Sorry, I hate spiders....bleugh


----------



## Boxbrownie (Aug 11, 2005)

OK.......I admit it......Spiders......









Little ones the size of pin heads are cute....neevr bring me any money though!







But as soon as they get to grow hair......I hate post pubescent spiders


----------



## Russ (Feb 7, 2006)

She's an indoor spider, you should let her back in....


----------



## JoT (Aug 12, 2003)

Nice photographs Paul









I don't mind spiders









Marius ...... snakes? NOOOOOOO thank you .... give me a Baboon Spider any day


----------



## rifleman (Oct 19, 2004)

Brazilian Wandering Spiders are extremely fast, extremely venomous, and extremely aggressive. These large and dangerous true spiders are ranked among the most venomous spiders known to man. In fact, the Brazilian Wandering Spider is the most venomous spider in the New World! In South America, these true spiders are commonly encountered in peoples' homes, supposedly hiding in peoples' shoes, hats, and other clothes. The Brazilian Wandering Spider does not remain on a web, rather, it wanders the forest floor, hence the name. The Brazilian Wandering Spider has another distinguished common name - the Banana Spider. The Brazilian Wandering Spider was given the name "Banana Spider" because there have been cases where these spiders unintentionally appeared on banana boats heading for the United States. The Brazilian Wandering Spider should be held with the highest respect.
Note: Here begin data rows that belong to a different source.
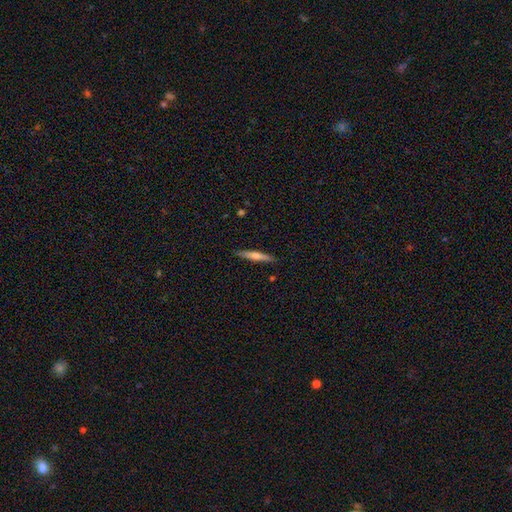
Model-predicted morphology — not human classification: smooth-or-featured: smooth: 50% | featured or disk: 44% | star or artifact: 6%
  how-rounded: cigar-shaped: 93% | in between: 6% | round: 2%
  merging: none: 90% | minor disturbance: 8% | major disturbance: 2% | merger: 1%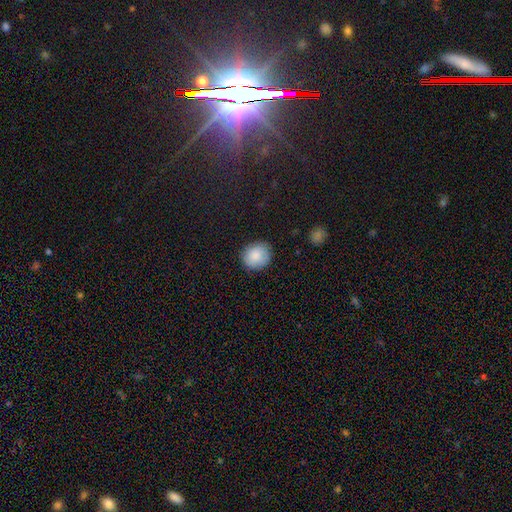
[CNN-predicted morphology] Smooth or featured? smooth (87%)
How rounded? round (82%)
Merging? none (87%)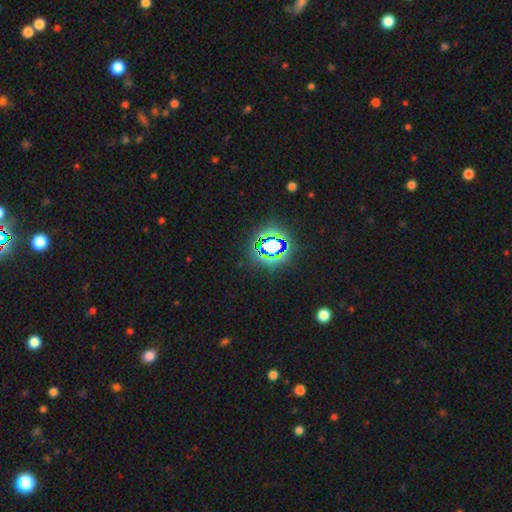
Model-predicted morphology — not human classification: Q: Smooth or featured?
A: star or artifact (80%); runner-up: smooth (12%)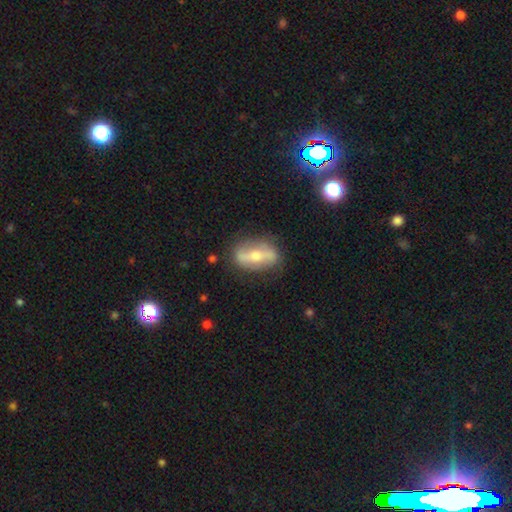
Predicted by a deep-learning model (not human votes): Q: Smooth or featured?
A: featured or disk (65%); runner-up: smooth (27%)
Q: Edge-on disk?
A: no (75%); runner-up: yes (25%)
Q: Merging?
A: none (79%); runner-up: minor disturbance (15%)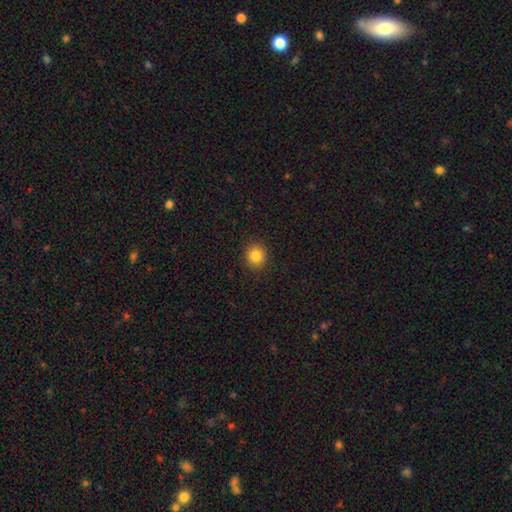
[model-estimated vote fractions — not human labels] smooth-or-featured: smooth: 85% | star or artifact: 11% | featured or disk: 5%
  how-rounded: round: 83% | in between: 16% | cigar-shaped: 1%
  merging: none: 90% | minor disturbance: 6% | major disturbance: 2% | merger: 1%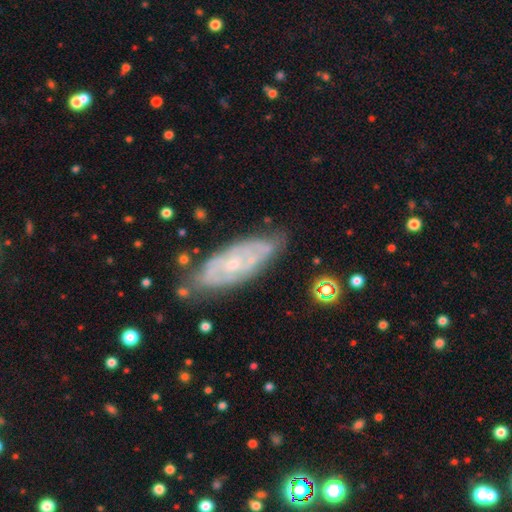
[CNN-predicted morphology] Smooth or featured: featured or disk — 71% (smooth — 22%)
Edge-on disk: no — 89% (yes — 11%)
Bar: no — 78% (weak — 18%)
Spiral arms: yes — 68% (no — 32%)
Bulge size: small — 71% (moderate — 23%)
Merging: none — 63% (minor disturbance — 25%)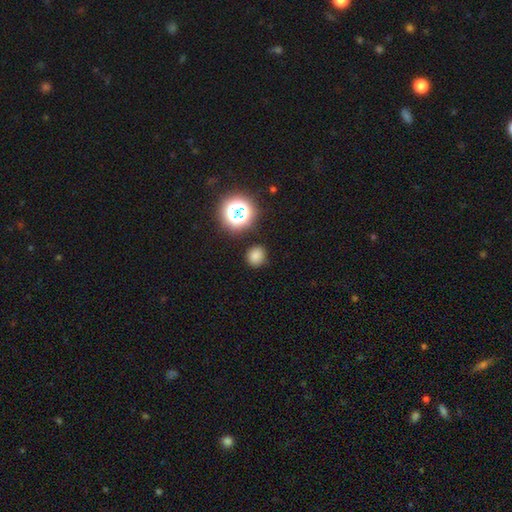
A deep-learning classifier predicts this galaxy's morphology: smooth 78%, star or artifact 17%, featured or disk 5%. Down the decision tree: how rounded — round (81%); merging — none (87%).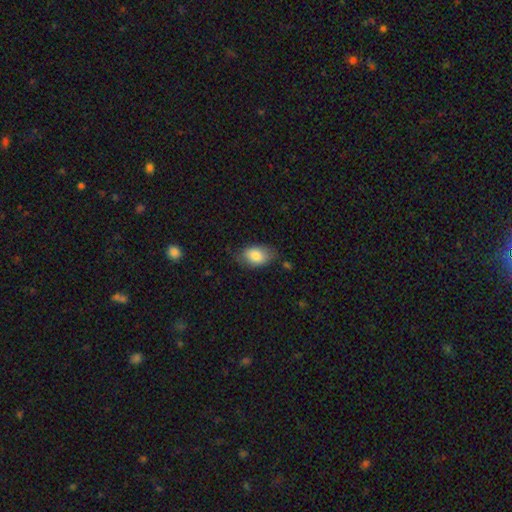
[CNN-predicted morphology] smooth-or-featured: smooth: 82% | featured or disk: 11% | star or artifact: 7%
  how-rounded: in between: 87% | round: 12% | cigar-shaped: 1%
  merging: none: 72% | minor disturbance: 22% | major disturbance: 5% | merger: 2%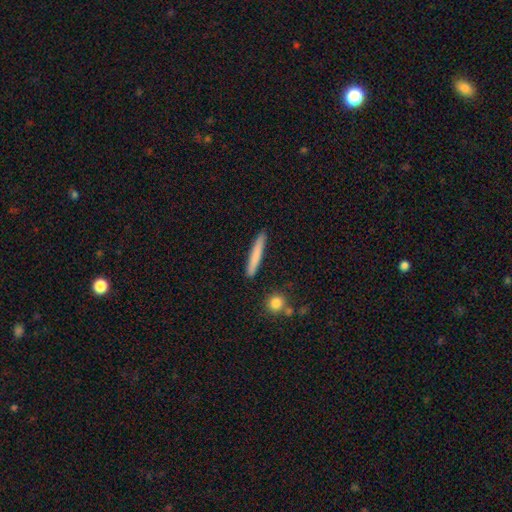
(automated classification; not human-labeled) smooth_or_featured: smooth (p=0.76) [alt: featured or disk p=0.18]
how_rounded: cigar-shaped (p=0.95) [alt: in between p=0.04]
merging: none (p=0.89) [alt: minor disturbance p=0.07]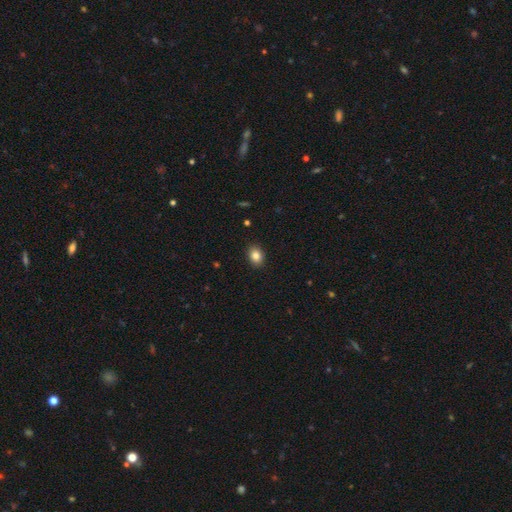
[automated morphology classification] Overall: smooth (85%). How rounded: in between (65%; round 34%). Merging: none (90%).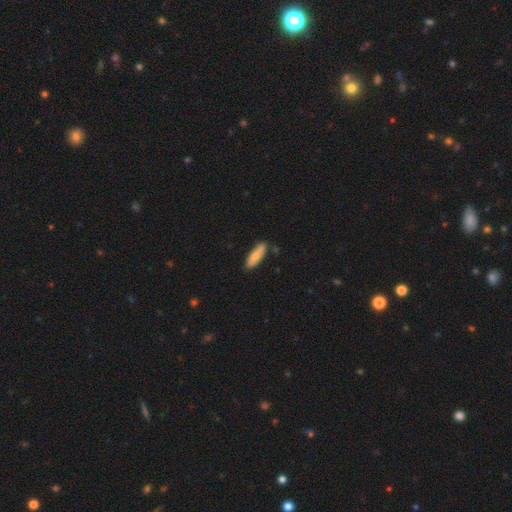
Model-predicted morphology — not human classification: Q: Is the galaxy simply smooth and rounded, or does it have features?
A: smooth — 77%.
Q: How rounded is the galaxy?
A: cigar-shaped — 52%.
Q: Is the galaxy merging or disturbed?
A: none — 82%.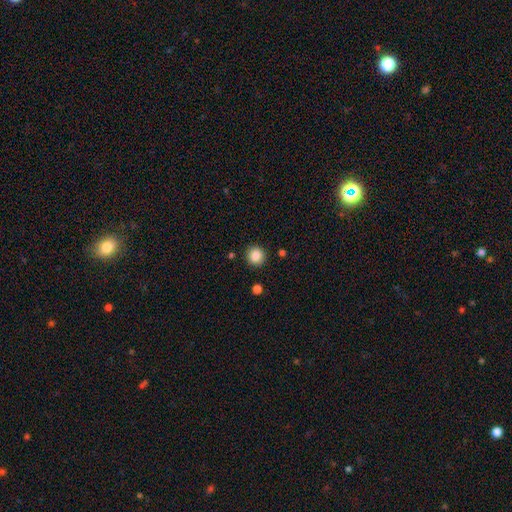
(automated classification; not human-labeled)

They are known to suddendly appear from behind furniture, run quickly up the shaft of a brush or mop, and fatally bite the person on the hand or even face. It is usually fatal and very quickly


----------



## MarkF (Jul 5, 2003)

rifleman said:


> Brazilian Wandering Spiders are extremely fast, extremely venomous, and extremely aggressive. These large and dangerous true spiders are ranked among the most venomous spiders known to man.
> 
> They are known to suddendly appear from behind furniture, run quickly up the shaft of a brush or mop, and fatally bite the person on the hand or even face. It is usually fatal and very quickly


Puts your tiddler into perspective Paul.









Great pic though.


----------



## scottishcammy (Jul 11, 2003)

Brazilian spiders......bah, they're nothing! Wait 'til you see this baby......the great Alba Elelphantis Arachnid, or.....Big Scottish Spider!!! Here we see the poor victim inoccently minding his own business, whistling to a tune when....BAM. In it strikes, as soon as it sees an opening in the victim's mouth it slips in and starts pumping it's poison in. The poison secreciour gland has an unusual sphincter, which produces a horrible droning noise whilst the poison is being pumped in. Often, the noise incapacitates it's victim, and anyone else within earshot, before the poison does.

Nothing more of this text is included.